ICC to introduce stop clock to regulate pace of play

ICC to introduce stop clock to regulate pace of play
ICC to introduce stop clock to regulate pace of play

In a radical step to regulate the pace of play, the ICC has said it will experiment with having a stop clock between overs. A penalty of five runs will be imposed on the bowling side if they fail three times in an innings to start the new over within a minute.

The move, which was approved by the chief executives committee, will be restricted to men’s ODIs and T20Is, and will be tested on a “trial basis” for six months between this December and April 2024. The first instance where this will be used will be in the upcoming three-match ODI series between West Indies and England, which begins on December 3.

“The clock will be used to regulate the amount of time taken between overs,” the ICC said in a media release on Tuesday. “If the bowling team is not ready to bowl the next over within 60 seconds of the previous over being completed, a five-run penalty will be imposed the third time it happens in an innings.”

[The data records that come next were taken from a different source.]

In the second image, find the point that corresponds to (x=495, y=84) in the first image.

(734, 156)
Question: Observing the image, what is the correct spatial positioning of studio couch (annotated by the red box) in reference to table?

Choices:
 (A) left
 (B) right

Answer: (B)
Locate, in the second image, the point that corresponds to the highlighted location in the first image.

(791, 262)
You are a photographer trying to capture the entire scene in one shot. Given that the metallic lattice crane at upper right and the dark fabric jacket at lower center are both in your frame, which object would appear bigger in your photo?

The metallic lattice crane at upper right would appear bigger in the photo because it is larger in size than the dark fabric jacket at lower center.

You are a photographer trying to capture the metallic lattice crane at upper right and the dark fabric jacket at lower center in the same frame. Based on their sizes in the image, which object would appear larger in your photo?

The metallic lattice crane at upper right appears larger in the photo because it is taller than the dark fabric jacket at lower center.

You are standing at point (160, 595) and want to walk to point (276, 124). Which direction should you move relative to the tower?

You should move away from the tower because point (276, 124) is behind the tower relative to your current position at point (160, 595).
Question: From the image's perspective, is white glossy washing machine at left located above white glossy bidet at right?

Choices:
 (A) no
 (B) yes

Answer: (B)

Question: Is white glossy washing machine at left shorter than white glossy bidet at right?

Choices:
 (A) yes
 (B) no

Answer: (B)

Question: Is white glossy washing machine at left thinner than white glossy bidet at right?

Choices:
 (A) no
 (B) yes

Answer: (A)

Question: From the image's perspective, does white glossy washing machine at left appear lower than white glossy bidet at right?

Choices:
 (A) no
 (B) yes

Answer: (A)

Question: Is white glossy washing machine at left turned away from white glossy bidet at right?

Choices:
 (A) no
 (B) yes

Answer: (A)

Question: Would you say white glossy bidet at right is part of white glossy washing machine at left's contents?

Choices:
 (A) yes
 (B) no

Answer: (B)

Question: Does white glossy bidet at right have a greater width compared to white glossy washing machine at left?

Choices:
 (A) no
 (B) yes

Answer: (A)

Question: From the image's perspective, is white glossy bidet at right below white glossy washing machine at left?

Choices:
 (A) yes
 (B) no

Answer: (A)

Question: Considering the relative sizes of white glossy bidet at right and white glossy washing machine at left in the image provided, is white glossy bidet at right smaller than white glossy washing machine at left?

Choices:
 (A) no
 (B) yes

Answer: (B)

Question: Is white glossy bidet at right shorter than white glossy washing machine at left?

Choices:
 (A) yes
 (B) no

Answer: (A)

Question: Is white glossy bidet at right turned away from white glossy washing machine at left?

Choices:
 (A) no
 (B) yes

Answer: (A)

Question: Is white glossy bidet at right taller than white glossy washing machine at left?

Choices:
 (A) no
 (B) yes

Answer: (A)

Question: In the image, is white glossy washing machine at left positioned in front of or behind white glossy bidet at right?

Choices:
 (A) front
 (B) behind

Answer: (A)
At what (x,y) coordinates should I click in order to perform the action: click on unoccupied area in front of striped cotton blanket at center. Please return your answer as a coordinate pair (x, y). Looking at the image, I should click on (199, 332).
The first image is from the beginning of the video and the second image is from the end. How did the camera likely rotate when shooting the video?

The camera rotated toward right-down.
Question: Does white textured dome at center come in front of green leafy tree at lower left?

In 2022, the ICC had introduced an in-match penalty in ODIs and T20Is – in both men’s and women’s cricket – to combat slow over rates. Currently, as per the playing conditions, the sanction for both formats is: if the fielding team fails to start the final over by the stipulated time, they are docked one fielder from outside the 30-yard circle.

The third umpire, through a timer, regulates the time while accounting for any stoppages, before relaying it to the on-field match officials. The rule was introduced in T20Is in January and in ODIs during the World Cup Qualifiers in June-July earlier this year. That sanction is in addition to monetary fines teams have to pay for slow over rates under the ICC’s playing conditions.

Having a stop clock is not an unprecedented move in sport, with tennis using the ‘shot clock’ where a player gets 25 seconds to get ready to serve between points. The ‘shot clock’ was also suggested by the MCC’s World Cricket Committee in 2018 to combat slow over rates in all three formats. The MCC committee, which included former international captains Ricky Ponting, Sourav Ganguly and Kumar Sangakkara, had recommended the ‘shot clock’ would be used during the “dead time” in a game.

The clock, Ponting, at the time, had explained would not be operation during an over. “It is the dead time in the game, so at the end of the over the fielders and the bowlers have to be back in the position and ready to bowl at a certain time. That is a non-negotiable. The same with the new batsman coming to the crease – the bowling team has to be ready when the batsman gets there and he has had certain amount of time.”